For $32{\text{ g N}}_2{\text{H}}_4$, $184{\text{ g N}}_2{\text{O}}_4$ is required, so for $10.45{\text{ g N}}_2{\text{H}}_4$, the required amount of ${\text{N}}_2{\text{O}}_4$ is

$\text{Mass}\text{of}{\text{N}}_{\text{2}}{\text{O}}_{\text{4}}=\frac{\text{number}\text{of}\text{moles}\times \text{molar}\text{mass}\text{of}{\text{N}}_{\text{2}}{\text{O}}_{\text{4}}}{\text{number}\text{of}\text{moles}\times \text{molar}\text{mass}\text{of}{\text{N}}_{\text{2}}{\text{H}}_{\text{4}}}\text{×}\text{mass}\text{of}{\text{N}}_{\text{2}}{\text{H}}_{\text{4}}$

$\begin{array}{l}\text{32}\text{g}{\text{N}}_{\text{2}}{\text{H}}_{\text{4}}\text{reacts}\text{with}\text{184}\text{g}{\text{N}}_{\text{2}}{\text{O}}_{\text{4}}\\ \text{1}\text{g}{\text{N}}_{\text{2}}{\text{H}}_{\text{4}}\to \frac{\text{184}\text{g}}{\text{32}\text{g}}\\ \text{10}\text{.}\text{45}\text{g}{\text{N}}_{\text{2}}{\text{H}}_{\text{4}}\to \frac{\text{184}\text{g}}{\text{32}\text{g}}\text{×10}\text{.}\text{45}\text{g}\end{array}$

$\begin{array}{c}\frac{(10.45)\times (184)}{(32)}=\frac{1922.8}{32}\\ =60.08\text{ g}\end{array}$

But the available amount of ${\text{N}}_2{\text{O}}_4$ is $53.68\text{ g}$, therefore it is the limiting reagent. And it will determine the number of products.

Since $184{\text{ g N}}_2{\text{O}}_4$ produces $36{\text{ g H}}_2\text{O}$, $53.68\text{ g}$ ${\text{N}}_2{\text{O}}_4$ will produce ${\text{H}}_2\text{O}$:

$\text{Mass}\text{of}{\text{H}}_{\text{2}}\text{O}=\frac{\text{number}\text{of}\text{moles}\times \text{molar}\text{mass}\text{of}{\text{H}}_{\text{2}}\text{O}}{\text{number}\text{of}\text{moles}\times \text{molar}\text{mass}\text{of}{\text{N}}_{\text{2}}{\text{O}}_{\text{4}}}\text{×}\text{mass}\text{of}{\text{N}}_{\text{2}}{\text{O}}_{\text{4}}$

$\begin{array}{l}\text{184}{\text{N}}_{\text{2}}{\text{O}}_{\text{4}}\text{produces}\text{36}\text{g}{\text{H}}_{\text{2}}\text{O}\\ \text{1}\text{g}{\text{N}}_{\text{2}}{\text{O}}_{\text{4}}\to \frac{\text{36}\text{g}}{\text{184}\text{g}}\\ 53.68\text{g}{\text{N}}_{\text{2}}{\text{O}}_{\text{4}}\to \frac{\text{36}\text{g}}{\text{184}\text{g}}\times 53.68\text{g}\end{array}$

$\begin{array}{c}\frac{(53.68)\times (36)}{184}=\frac{1932.48}{184}\\ =10.50{\text{ g H}}_2\text{O}\end{array}$

Hence, option (b) is correct.

Reasons for the incorrect options:

Option (a) is incorrect because according to the above relation, the value $21.02\text{ g}$ is not obtained.

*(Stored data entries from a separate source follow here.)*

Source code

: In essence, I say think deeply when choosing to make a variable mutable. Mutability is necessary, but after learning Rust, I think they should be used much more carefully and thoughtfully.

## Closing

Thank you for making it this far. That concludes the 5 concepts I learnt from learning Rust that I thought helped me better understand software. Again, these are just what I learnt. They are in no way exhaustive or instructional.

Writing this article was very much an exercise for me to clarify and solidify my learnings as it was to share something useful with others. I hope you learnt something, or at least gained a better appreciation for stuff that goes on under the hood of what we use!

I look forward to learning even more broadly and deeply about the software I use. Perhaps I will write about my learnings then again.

Option (c) is incorrect because according to the above relation, the value $11.61\text{ g}$ is not obtained.

Option (d) is incorrect because according to the above relation, the value $11.75\text{ g}$ is not obtained.

Option (e) is incorrect because according to the above relation, the value $5.400\text{ g}$ is not obtained.

Hence, options (a), (c), (d), and (e) are incorrect.